Titus pointed again at the craft. “Seven decks. Each sixty yards deep.” He counted up from the base of the ship. “Kernels and stores, farm, slave pen, barracks, camp, town, villas of the officers. Plus a bathhouse in the dome for the officers.”
Stef frowned, figuring that out. The word the ColU translated as “yard” was a Roman unit about a yard in length, or roughly a meter. “That must make the cylinder something like four hundred meters long. And, judging by the proportions, around a hundred meters in diameter. What a monster. Titus, we’ve been told very little about this flight.”
He grunted. “That’s officers for you. Don’t tell you a damn thing about what you’re supposed to do, even as they kick you up the arse for not doing it right—”
She asked patiently, “Such as, how long will the flight be?”
“That’s easy,” he said. “Four years, three hundred and thirty-six days. Same as coming out.”
“Hallelujah,” the ColU said drily. “A precise number at last. And are you under full gravity for the whole trip?” Silence. “That is, when the drive is on, do you feel as heavy as you do on Terra?”
The legionary puzzled that out. “Yes,” he said in the end. “The officers don’t want you bouncing around going soft, like you were on Luna, or Mars. The training’s tougher in flight than it is on the ground.”
“I’ll bet,” Stef said. “I know the military. Locked up in a big tin can like this, they’ll keep the lower ranks as busy as possible to keep them from causing mischief.”
The ColU said, “With the numbers the legionary has provided I can at last estimate how far we are from home…”
If the drive burned continually, exerting an acceleration equivalent to one Earth gravity, after about a year the ship’s velocity would be approaching the speed of light.
“Of course we won’t pass lightspeed but we’ll run into time dilation. Time on the ship will pass much more slowly from the point of view of an observer on Earth—”
“I have two physics doctorates,” Stef snapped. “I know about relativistic time dilation.”

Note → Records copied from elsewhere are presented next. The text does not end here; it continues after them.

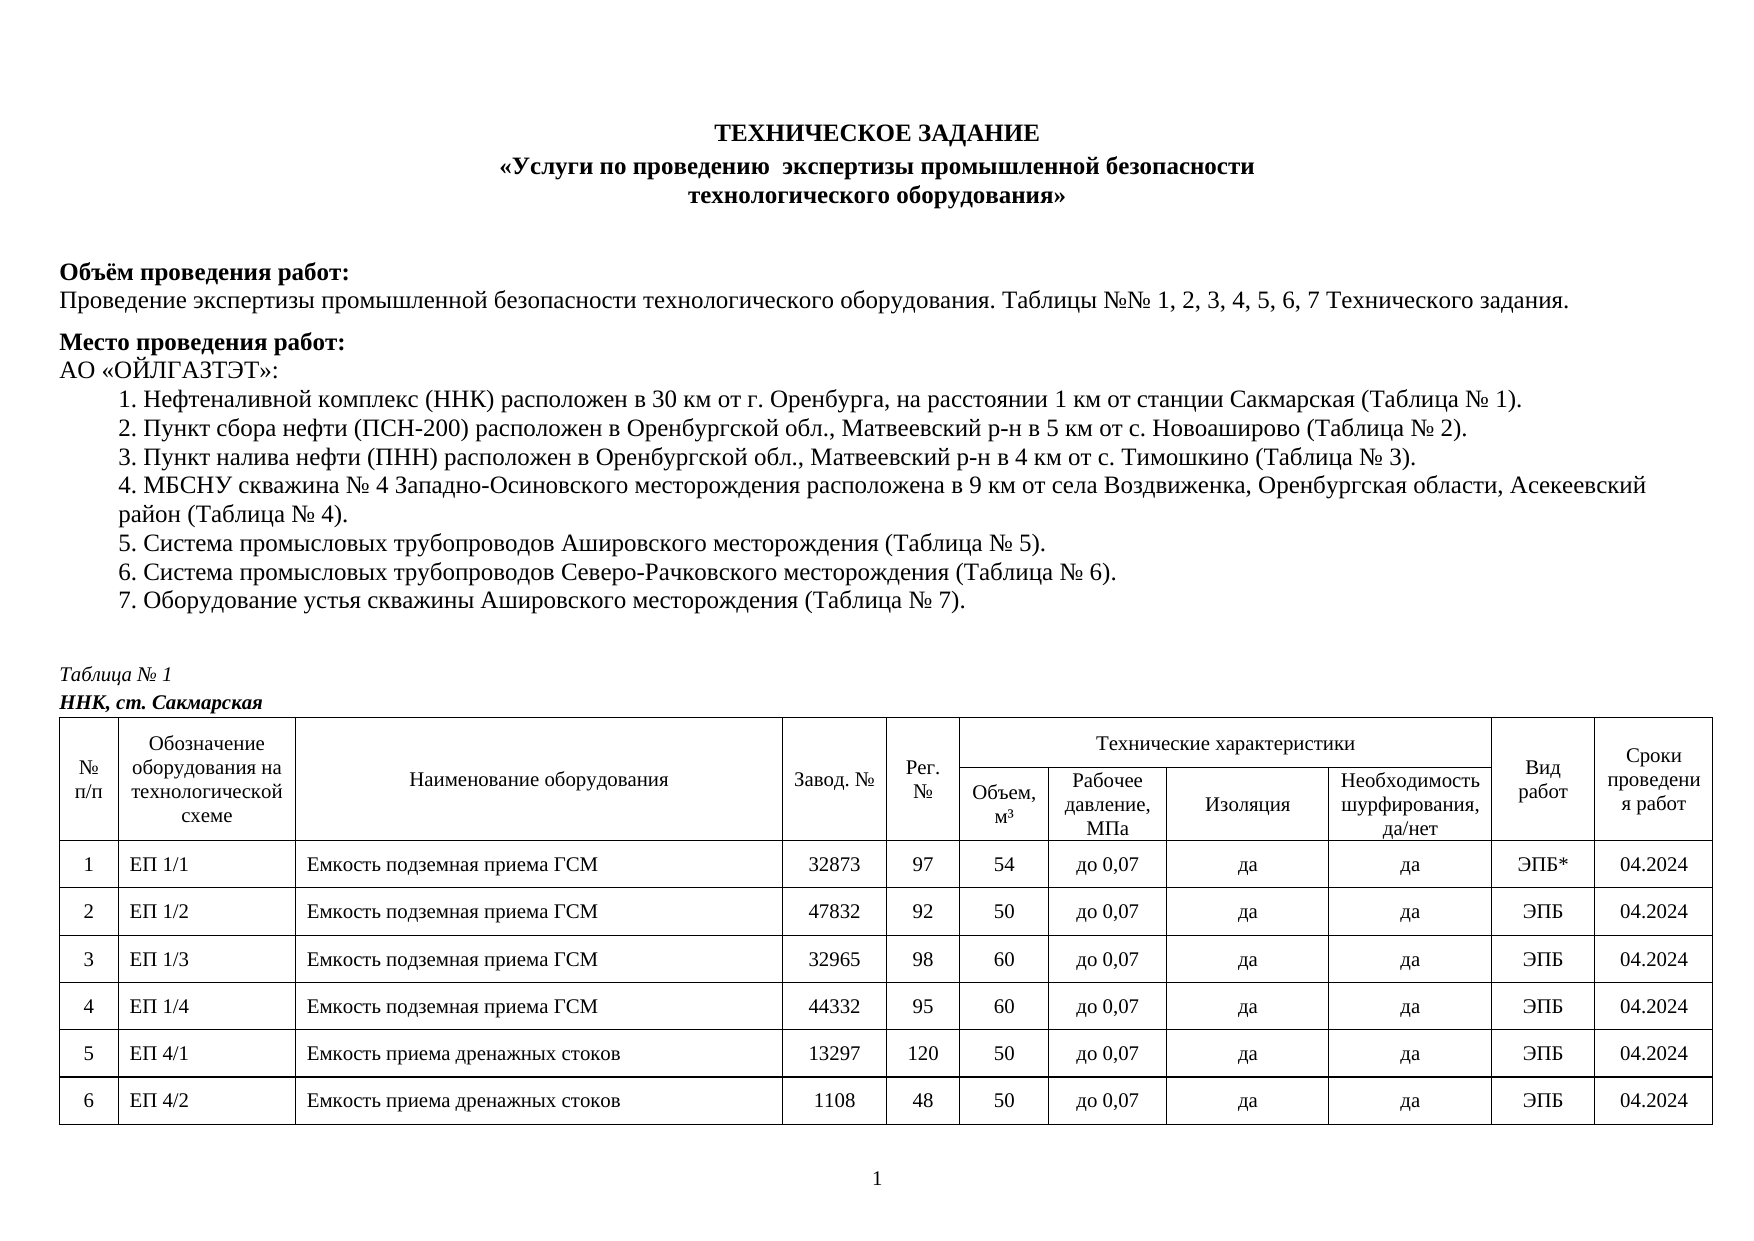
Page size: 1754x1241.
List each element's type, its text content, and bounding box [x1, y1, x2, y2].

table_cell 13297 [783, 1030, 886, 1076]
table_cell ЭПБ [1492, 1078, 1594, 1124]
table_cell 54 [960, 841, 1048, 887]
table_cell 3 [60, 936, 118, 982]
text технологического оборудования» [59, 180, 1695, 209]
table_cell 44332 [783, 983, 886, 1029]
table_cell 48 [887, 1078, 959, 1124]
table_cell да [1329, 936, 1491, 982]
table_cell 04.2024 [1595, 1030, 1712, 1076]
table_header № п/п [60, 718, 118, 840]
table_cell да [1329, 888, 1491, 934]
table_cell да [1329, 1030, 1491, 1076]
table_cell ЭПБ [1492, 936, 1594, 982]
table_cell 95 [887, 983, 959, 1029]
text 4. МБСНУ скважина № 4 Западно-Осиновского месторождения расположена в 9 км от села Воздвиженка, Оренбургская области, Асекеевский район (Таблица № 4). [118, 470, 1695, 528]
table_cell 60 [960, 936, 1048, 982]
table_cell 04.2024 [1595, 888, 1712, 934]
text 1. Нефтеналивной комплекс (ННК) расположен в 30 км от г. Оренбурга, на расстоянии 1 км от станции Сакмарская (Таблица № 1). [118, 384, 1695, 413]
table_header Обозначение оборудования на технологической схеме [119, 718, 295, 840]
table_cell Емкость приема дренажных стоков [296, 1030, 782, 1076]
table_cell 04.2024 [1595, 983, 1712, 1029]
text Таблица № 1 [59, 662, 1695, 686]
table_cell Емкость приема дренажных стоков [296, 1078, 782, 1124]
table_cell да [1167, 983, 1328, 1029]
text 3. Пункт налива нефти (ПНН) расположен в Оренбургской обл., Матвеевский р-н в 4 км от с. Тимошкино (Таблица № 3). [118, 442, 1695, 470]
table_cell Емкость подземная приема ГСМ [296, 983, 782, 1029]
table_cell 32965 [783, 936, 886, 982]
table_cell Емкость подземная приема ГСМ [296, 841, 782, 887]
table_cell Емкость подземная приема ГСМ [296, 936, 782, 982]
table_cell 98 [887, 936, 959, 982]
table_cell Изоляция [1167, 768, 1328, 840]
table_cell да [1167, 1078, 1328, 1124]
text 6. Система промысловых трубопроводов Северо-Рачковского месторождения (Таблица № 6). [118, 557, 1695, 585]
table_cell Рабочее давление, МПа [1049, 768, 1166, 840]
table_cell 50 [960, 1078, 1048, 1124]
table_header Завод. № [783, 718, 886, 840]
table_cell 1 [60, 841, 118, 887]
table_cell до 0,07 [1049, 983, 1166, 1029]
table_cell да [1167, 888, 1328, 934]
table_cell 120 [887, 1030, 959, 1076]
table_cell 5 [60, 1030, 118, 1076]
table_cell Объем, м³ [960, 768, 1048, 840]
table_cell 1108 [783, 1078, 886, 1124]
table_header Наименование оборудования [296, 718, 782, 840]
table_cell ЕП 4/1 [119, 1030, 295, 1076]
table_cell 04.2024 [1595, 936, 1712, 982]
table_cell ЕП 4/2 [119, 1078, 295, 1124]
table_cell до 0,07 [1049, 936, 1166, 982]
text «Услуги по проведению экспертизы промышленной безопасности [59, 151, 1695, 180]
table_cell 6 [60, 1078, 118, 1124]
table_cell ЕП 1/3 [119, 936, 295, 982]
text 7. Оборудование устья скважины Ашировского месторождения (Таблица № 7). [118, 585, 1695, 614]
text 2. Пункт сбора нефти (ПСН-200) расположен в Оренбургской обл., Матвеевский р-н в 5 км от с. Новоаширово (Таблица № 2). [118, 413, 1695, 442]
table_header Рег. № [887, 718, 959, 840]
table_cell до 0,07 [1049, 1078, 1166, 1124]
table_cell да [1329, 983, 1491, 1029]
table_cell 50 [960, 1030, 1048, 1076]
table_cell до 0,07 [1049, 888, 1166, 934]
table_cell да [1167, 841, 1328, 887]
text АО «ОЙЛГАЗТЭТ»: [59, 355, 1695, 384]
text ННК, ст. Сакмарская [59, 689, 1695, 714]
table_cell Емкость подземная приема ГСМ [296, 888, 782, 934]
table_cell да [1329, 1078, 1491, 1124]
table_cell до 0,07 [1049, 841, 1166, 887]
table_cell до 0,07 [1049, 1030, 1166, 1076]
table_cell 04.2024 [1595, 841, 1712, 887]
table_cell 92 [887, 888, 959, 934]
table_cell ЕП 1/1 [119, 841, 295, 887]
table_cell ЭПБ [1492, 983, 1594, 1029]
text 5. Система промысловых трубопроводов Ашировского месторождения (Таблица № 5). [118, 528, 1695, 557]
text Место проведения работ: [59, 327, 1695, 355]
table_cell 97 [887, 841, 959, 887]
text Проведение экспертизы промышленной безопасности технологического оборудования. Таблицы №№ 1, 2, 3, 4, 5, 6, 7 Технического задания. [59, 285, 1695, 314]
table_header Сроки проведения работ [1595, 718, 1712, 840]
text ТЕХНИЧЕСКОЕ ЗАДАНИЕ [59, 118, 1695, 147]
table_cell да [1167, 1030, 1328, 1076]
table_cell да [1167, 936, 1328, 982]
table_cell да [1329, 841, 1491, 887]
table_cell ЭПБ* [1492, 841, 1594, 887]
table_cell ЕП 1/2 [119, 888, 295, 934]
table_cell ЭПБ [1492, 888, 1594, 934]
table_cell 60 [960, 983, 1048, 1029]
table_cell 2 [60, 888, 118, 934]
table_cell 4 [60, 983, 118, 1029]
table_cell ЕП 1/4 [119, 983, 295, 1029]
table_cell Необходимость шурфирования, да/нет [1329, 768, 1491, 840]
table_cell 32873 [783, 841, 886, 887]
table_cell 04.2024 [1595, 1078, 1712, 1124]
table_cell 50 [960, 888, 1048, 934]
table_header Технические характеристики [960, 718, 1491, 767]
table_cell 47832 [783, 888, 886, 934]
table_header Вид работ [1492, 718, 1594, 840]
text Объём проведения работ: [59, 257, 1695, 285]
table_cell ЭПБ [1492, 1030, 1594, 1076]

“Well, I have two fewer doctorates,” Yuri said tiredly. “Give me the bottom line, ColU.”
“If the journey takes us, subjectively, four years, three hundred and thirty-six days, then eleven years and ninety-one days will have passed on Earth. That’s not allowing for small corrections because of the shutdown periods. And the double-star system of Romulus and Remus must be some nine light-years from Earth. Titus here will have spent maybe ten years traveling to the destination and back, plus another three years or so on the ground—a thirteen-year mission. But by the time he returns home, about twenty-five years will have passed on the ground.”